*ACTIVITY:*
Give back exactly the lines of the material below that start at the line containing "focal_35mm: 75" and end at the line containing "f_number: 8", and no others.
*** Opening of RECORDS FOR THE TASK ***
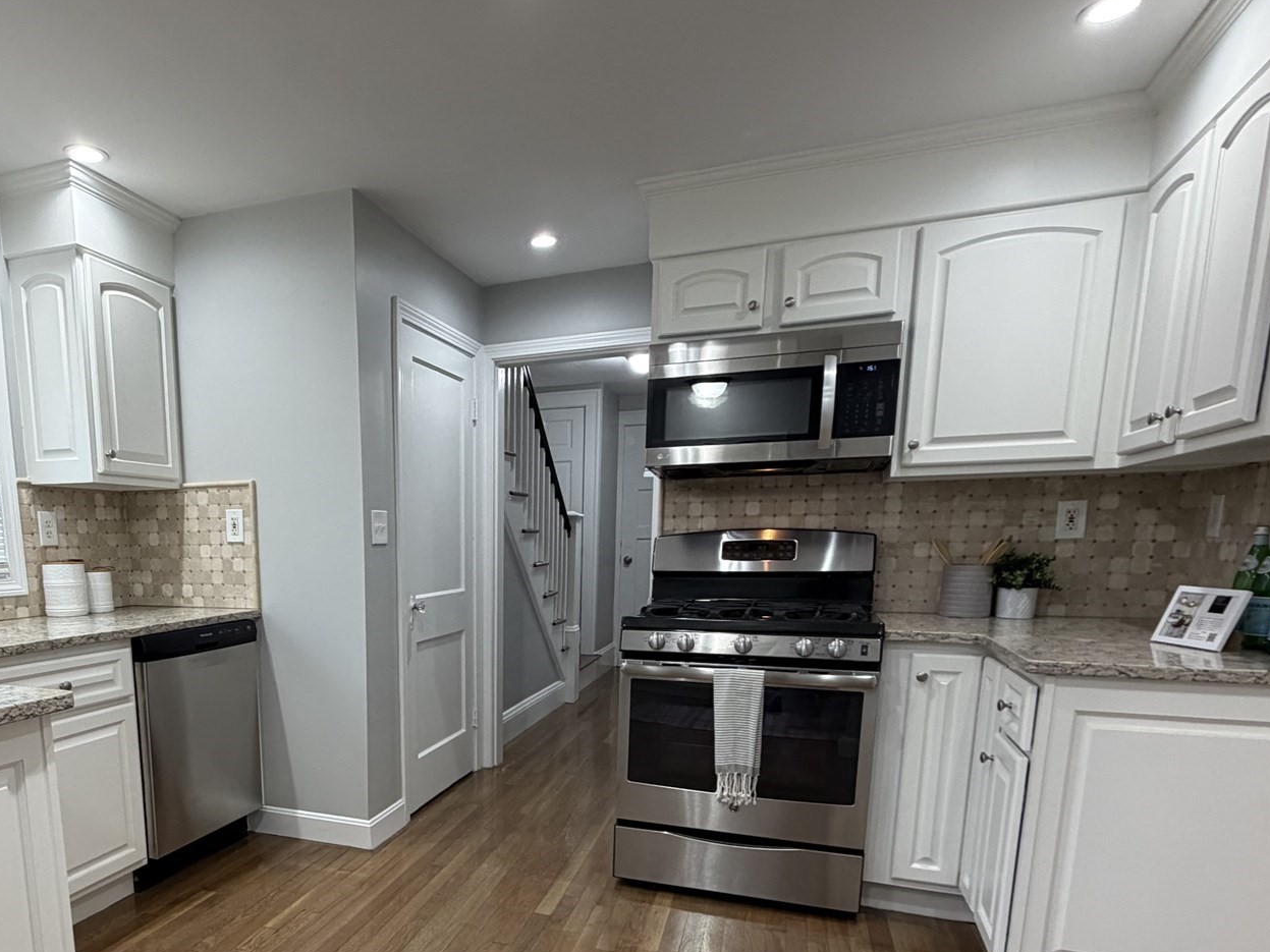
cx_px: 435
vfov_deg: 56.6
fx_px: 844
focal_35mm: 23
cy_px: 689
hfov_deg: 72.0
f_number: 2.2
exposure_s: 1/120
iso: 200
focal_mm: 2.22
*** Close of RECORDS FOR THE TASK ***
*** Opening of RECORDS FOR THE TASK ***
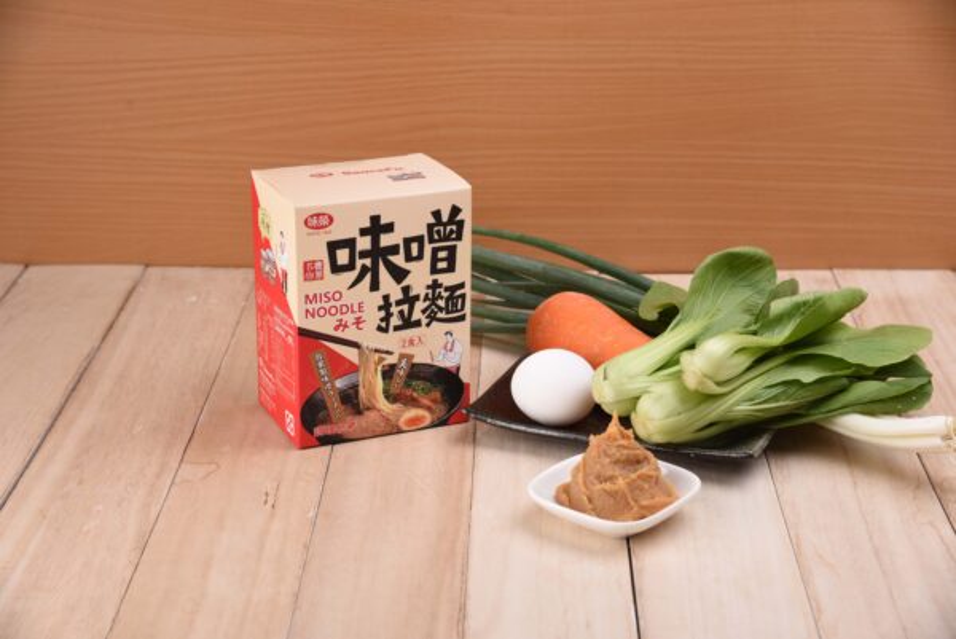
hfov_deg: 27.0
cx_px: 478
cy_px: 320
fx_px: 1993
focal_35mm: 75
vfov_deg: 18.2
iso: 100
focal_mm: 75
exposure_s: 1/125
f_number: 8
*** Close of RECORDS FOR THE TASK ***
*REPLY:*
focal_35mm: 75
vfov_deg: 18.2
iso: 100
focal_mm: 75
exposure_s: 1/125
f_number: 8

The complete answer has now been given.